Gary Saitowitz, while registered with Transamerica, allegedly had customers sign blank and incomplete brokerage forms, which he placed in customer files maintained as books and records of the firm. Some of the pre-signed forms authorized fund movement or loans from customer accounts, while others related to customer financial information, used by the Transamerica to supervise whether transactions solicited by Saitowitz were suitable for customers.

FINRA noted that maintaining these pre-signed forms enhanced the risk that customers would be placed in unsuitable investments or subject to unauthorized account activity.

Transamerica imposed limits on the proportion of a customer’s liquid assets that could be invested in non-traded REITs, which are generally less liquid and entail greater risk than traditional investments. To circumvent the concentration limits, Saitowitz maintained forms overstating the liquid net worth of four customers in connection with sales of non-traded REITs to these customers.

Because their net worth was overstated, the customers appeared to fit within Transamerica’s REIT concentration limits, which they did not. FINRA said that his alleged conduct caused the firm to maintain inaccurate books and records.

Saitowitz also allegedly recommended that four customers allocate unsuitable amounts of their assets to non-traded REITs. For example, he recommended that one client, an 82-year old retired clergyman with moderate risk tolerance, to surrender a fixed annuity to invest approximately $133,000 in a non-traded REIT. Based on Saitowitz’s recommendation, his client incurred a surrender charge of $11,455, and invested the proceeds in the non-traded REIT. After the purchase, approximately 35 percent of the elderly client’s liquid net worth was invested in non-traded REITs.

Similarly, for three other customers, he recommended and invested between 32 and 74 percent of each customer’s liquid net worth into non-traded REITs. FINRA said that these allocations were unsuitable to the customers’ investment objectives and risk tolerances.

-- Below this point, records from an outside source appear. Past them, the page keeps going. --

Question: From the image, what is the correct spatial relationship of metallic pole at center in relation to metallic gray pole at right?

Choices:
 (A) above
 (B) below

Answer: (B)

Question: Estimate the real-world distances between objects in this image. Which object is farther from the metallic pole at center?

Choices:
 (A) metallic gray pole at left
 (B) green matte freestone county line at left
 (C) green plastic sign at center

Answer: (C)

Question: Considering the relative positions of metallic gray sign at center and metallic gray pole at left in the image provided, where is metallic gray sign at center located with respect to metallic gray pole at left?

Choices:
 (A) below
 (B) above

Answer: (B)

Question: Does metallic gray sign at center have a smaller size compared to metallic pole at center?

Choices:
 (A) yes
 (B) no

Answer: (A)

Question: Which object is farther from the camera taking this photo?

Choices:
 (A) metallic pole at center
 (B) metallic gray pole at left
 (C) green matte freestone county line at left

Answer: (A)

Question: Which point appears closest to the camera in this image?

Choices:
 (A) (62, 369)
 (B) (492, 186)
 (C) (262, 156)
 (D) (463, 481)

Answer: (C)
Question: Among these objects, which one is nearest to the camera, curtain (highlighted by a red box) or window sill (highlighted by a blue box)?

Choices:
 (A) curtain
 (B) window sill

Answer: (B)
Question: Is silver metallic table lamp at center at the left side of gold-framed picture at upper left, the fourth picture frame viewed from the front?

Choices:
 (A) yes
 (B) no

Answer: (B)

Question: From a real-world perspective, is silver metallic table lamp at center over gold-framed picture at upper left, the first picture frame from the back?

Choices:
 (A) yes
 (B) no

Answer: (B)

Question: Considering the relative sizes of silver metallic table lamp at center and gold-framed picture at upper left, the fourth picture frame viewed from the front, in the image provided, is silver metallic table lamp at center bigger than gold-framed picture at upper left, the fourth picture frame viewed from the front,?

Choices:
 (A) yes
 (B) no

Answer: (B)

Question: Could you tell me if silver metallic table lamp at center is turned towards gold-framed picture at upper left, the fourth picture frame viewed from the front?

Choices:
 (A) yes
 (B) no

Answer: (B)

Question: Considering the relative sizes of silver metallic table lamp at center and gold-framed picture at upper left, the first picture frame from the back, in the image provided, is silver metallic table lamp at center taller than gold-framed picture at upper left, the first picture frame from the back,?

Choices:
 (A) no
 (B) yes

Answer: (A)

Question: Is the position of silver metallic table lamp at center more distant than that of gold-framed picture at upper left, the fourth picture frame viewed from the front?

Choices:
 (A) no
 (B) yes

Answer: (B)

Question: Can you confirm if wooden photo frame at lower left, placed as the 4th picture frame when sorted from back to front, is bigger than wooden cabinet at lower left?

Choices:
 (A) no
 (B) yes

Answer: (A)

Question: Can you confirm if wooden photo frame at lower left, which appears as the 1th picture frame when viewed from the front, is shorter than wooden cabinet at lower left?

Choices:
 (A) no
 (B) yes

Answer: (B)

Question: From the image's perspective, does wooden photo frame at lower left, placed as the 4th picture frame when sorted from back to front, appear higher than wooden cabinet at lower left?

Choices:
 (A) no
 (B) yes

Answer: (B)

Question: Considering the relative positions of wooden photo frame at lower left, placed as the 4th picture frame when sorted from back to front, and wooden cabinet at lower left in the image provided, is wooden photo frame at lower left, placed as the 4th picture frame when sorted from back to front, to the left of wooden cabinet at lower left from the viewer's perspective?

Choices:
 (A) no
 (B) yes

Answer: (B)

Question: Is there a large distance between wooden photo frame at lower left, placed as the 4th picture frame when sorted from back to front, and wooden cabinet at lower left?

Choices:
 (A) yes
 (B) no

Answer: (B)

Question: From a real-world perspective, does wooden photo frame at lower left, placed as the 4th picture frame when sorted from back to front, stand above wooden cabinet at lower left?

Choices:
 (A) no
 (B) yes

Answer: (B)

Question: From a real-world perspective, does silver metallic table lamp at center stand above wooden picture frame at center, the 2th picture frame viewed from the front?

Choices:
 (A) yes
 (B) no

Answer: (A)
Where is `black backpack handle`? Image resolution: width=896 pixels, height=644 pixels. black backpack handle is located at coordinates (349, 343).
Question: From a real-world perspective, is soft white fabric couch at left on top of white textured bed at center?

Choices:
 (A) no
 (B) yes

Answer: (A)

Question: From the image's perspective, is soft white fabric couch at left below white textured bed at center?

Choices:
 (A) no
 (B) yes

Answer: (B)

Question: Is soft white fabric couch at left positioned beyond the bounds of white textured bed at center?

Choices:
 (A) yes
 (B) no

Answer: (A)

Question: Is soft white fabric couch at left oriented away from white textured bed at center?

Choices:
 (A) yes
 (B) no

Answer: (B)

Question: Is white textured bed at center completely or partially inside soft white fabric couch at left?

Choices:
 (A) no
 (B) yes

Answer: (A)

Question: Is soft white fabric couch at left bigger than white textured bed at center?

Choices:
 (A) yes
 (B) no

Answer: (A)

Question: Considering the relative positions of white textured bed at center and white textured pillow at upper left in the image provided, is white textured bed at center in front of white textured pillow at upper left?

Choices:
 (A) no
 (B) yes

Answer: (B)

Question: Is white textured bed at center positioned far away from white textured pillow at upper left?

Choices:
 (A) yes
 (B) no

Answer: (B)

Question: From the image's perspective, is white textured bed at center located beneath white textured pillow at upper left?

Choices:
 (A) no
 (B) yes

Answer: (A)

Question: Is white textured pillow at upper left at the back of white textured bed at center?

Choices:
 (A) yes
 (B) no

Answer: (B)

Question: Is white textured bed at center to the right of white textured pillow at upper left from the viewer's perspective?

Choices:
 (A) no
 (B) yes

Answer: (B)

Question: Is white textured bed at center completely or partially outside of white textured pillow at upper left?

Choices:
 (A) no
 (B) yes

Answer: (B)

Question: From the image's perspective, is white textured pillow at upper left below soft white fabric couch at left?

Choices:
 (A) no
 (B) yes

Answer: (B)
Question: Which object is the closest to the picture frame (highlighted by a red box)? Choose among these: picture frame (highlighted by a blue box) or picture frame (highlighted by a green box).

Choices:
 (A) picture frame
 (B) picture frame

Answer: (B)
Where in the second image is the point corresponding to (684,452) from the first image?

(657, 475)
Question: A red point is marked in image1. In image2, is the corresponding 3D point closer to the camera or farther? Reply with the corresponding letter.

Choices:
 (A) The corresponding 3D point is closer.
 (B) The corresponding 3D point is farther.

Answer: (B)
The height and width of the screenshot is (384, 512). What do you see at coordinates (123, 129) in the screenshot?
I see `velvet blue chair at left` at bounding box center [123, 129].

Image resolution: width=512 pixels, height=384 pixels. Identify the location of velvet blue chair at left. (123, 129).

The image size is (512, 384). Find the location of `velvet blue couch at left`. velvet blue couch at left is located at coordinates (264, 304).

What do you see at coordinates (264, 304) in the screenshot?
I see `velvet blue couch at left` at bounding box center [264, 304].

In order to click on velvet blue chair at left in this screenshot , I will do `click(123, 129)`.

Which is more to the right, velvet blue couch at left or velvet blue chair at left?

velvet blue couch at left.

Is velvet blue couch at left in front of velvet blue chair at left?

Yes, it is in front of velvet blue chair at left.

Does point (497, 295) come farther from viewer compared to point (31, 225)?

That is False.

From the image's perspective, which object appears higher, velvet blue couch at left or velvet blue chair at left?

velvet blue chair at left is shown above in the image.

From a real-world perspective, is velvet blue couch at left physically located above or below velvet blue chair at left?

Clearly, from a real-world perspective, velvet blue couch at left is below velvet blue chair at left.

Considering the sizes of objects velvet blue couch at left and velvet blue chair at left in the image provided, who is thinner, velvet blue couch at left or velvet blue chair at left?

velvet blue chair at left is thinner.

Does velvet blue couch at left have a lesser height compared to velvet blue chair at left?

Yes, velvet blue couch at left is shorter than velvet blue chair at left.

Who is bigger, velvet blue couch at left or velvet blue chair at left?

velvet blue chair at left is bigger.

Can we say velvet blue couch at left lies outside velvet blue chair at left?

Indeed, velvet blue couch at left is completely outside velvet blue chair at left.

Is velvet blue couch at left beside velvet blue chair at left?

Saitowitz also participated in a private securities transaction without providing written notice to Transamerica. A customer wanted to sell interests in a non-traded REIT that were acquired based on Saitowitz’s recommendation earlier that year. Saitowitz solicited another client to purchase the non-traded REIT interests for approximately $46,600. While Saitowitz filled out the required forms, submitted the forms to the distributor of the non-traded REIT, and coordinated the payment to his client, he did not process the transaction through Transamerica or notify the firm of his participation in the transaction.

FINRA said that, due to his alleged conduct, Saitowitz violated FINRA Rule 2010, 4511, 2111 and was discharged by Transamerica “due to violations of the firm’s policies and procedures.”

Saitowitz, who signed the AWC letter without admitting or denying the findings, was suspended from association with any FINRA member in any capacity for 18 months, issued a $10,000 fine, and was ordered to pay restitution of $11,455, plus interest.